Enfim, se a esquerda não for crítica ao neoliberalismo de modo a deixar claro que ele é o grande provocador das condições degradantes da população, a direita irá monopolizar a crítica e mover as paixões do povo levando ao retorno iminente da extrema direita ao governo e ao fortalecimento do próprio neoliberalismo.

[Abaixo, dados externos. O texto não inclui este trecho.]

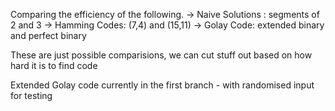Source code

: Comparing the efficiency of the following.
-> Naive Solutions : segments of 2 and 3 
-> Hamming Codes:  (7,4) and (15,11) 
-> Golay Code: extended binary and perfect binary

These are just possible comparisions, we can cut stuff out based on how hard it is to find code 

Extended Golay code currently in the first branch - with randomised input for testing
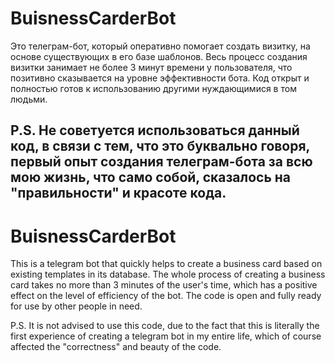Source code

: # BuisnessCarderBot
Это телеграм-бот, который оперативно помогает создать визитку, на основе существующих в его базе шаблонов.
Весь процесс создания визитки занимает не более 3 минут времени у пользователя, что позитивно сказывается на
уровне эффективности бота.
Код открыт и полностью готов к использованию другими нуждающимися в том людьми.

P.S. Не советуется использоваться данный код, в связи с тем, что это буквально говоря, первый опыт создания
телеграм-бота за всю мою жизнь, что само собой, сказалось на "правильности" и красоте кода.
--------------------------------------------------------------------------------------------------------------
# BuisnessCarderBot
This is a telegram bot that quickly helps to create a business card based on existing templates in its database.
The whole process of creating a business card takes no more than 3 minutes of the user's time, which has a positive effect on
the level of efficiency of the bot.
The code is open and fully ready for use by other people in need.

P.S. It is not advised to use this code, due to the fact that this is literally the first experience of creating
a telegram bot in my entire life, which of course affected the "correctness" and beauty of the code.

[1] PORTA, D. Política progressista e regressiva no neoliberalismo tardio. In: GEISELBERGER, H. (org.) A grande regressão. São Paulo: Estação Liberdade, 2019, p. 74.
[2] PRADO, L. C. e LEOPOLDI, M. A. O fim do desenvolvimentismo: o governo Sarney e a transição do modelo econômico brasileiro. In: FERREIRA, J. e DELGADO, L. O Brasil republicano. V. 5. Rio de Janeiro: Civilização Brasileira, 2018, p. 79.
[3] KOSELLECK, R. Crítica e crise. Rio de Janeiro: Eduerj, 1999, p. 88.
[4] Id., p. 90.
[5] ELIAS, N. Os alemãs. Rio de Janeiro: Zahar, 1997, p. 123.
[6] FUREIX, E. As emoções de protesto. In: COEBIN, A. et. all. (Orgs.) História das emoções. V. 2. Petrópolis, RJ: Vozes, 2020, p. 441.
[7] SILVA, F. C. T. Por uma História comparada das ditaduras. In: _____ et. all. (orgs) O Brasil e a Segunda Guerra Mundial. Rio de Janeiro: Multifoco, 2010, p. 55.
[8] FREIRE, P. Pedagogia da autonomia. São Paulo: Paz e terra, 1996, p. 39.
[9] Id., p. 42.
[10] FREIRE, P. Pedagogia do oprimido. Brasiliense: São Paulo, 1970, p. 32.
[11] Ibidem.
*Este artigo não reflete, necessariamente, a opinião da Fórum.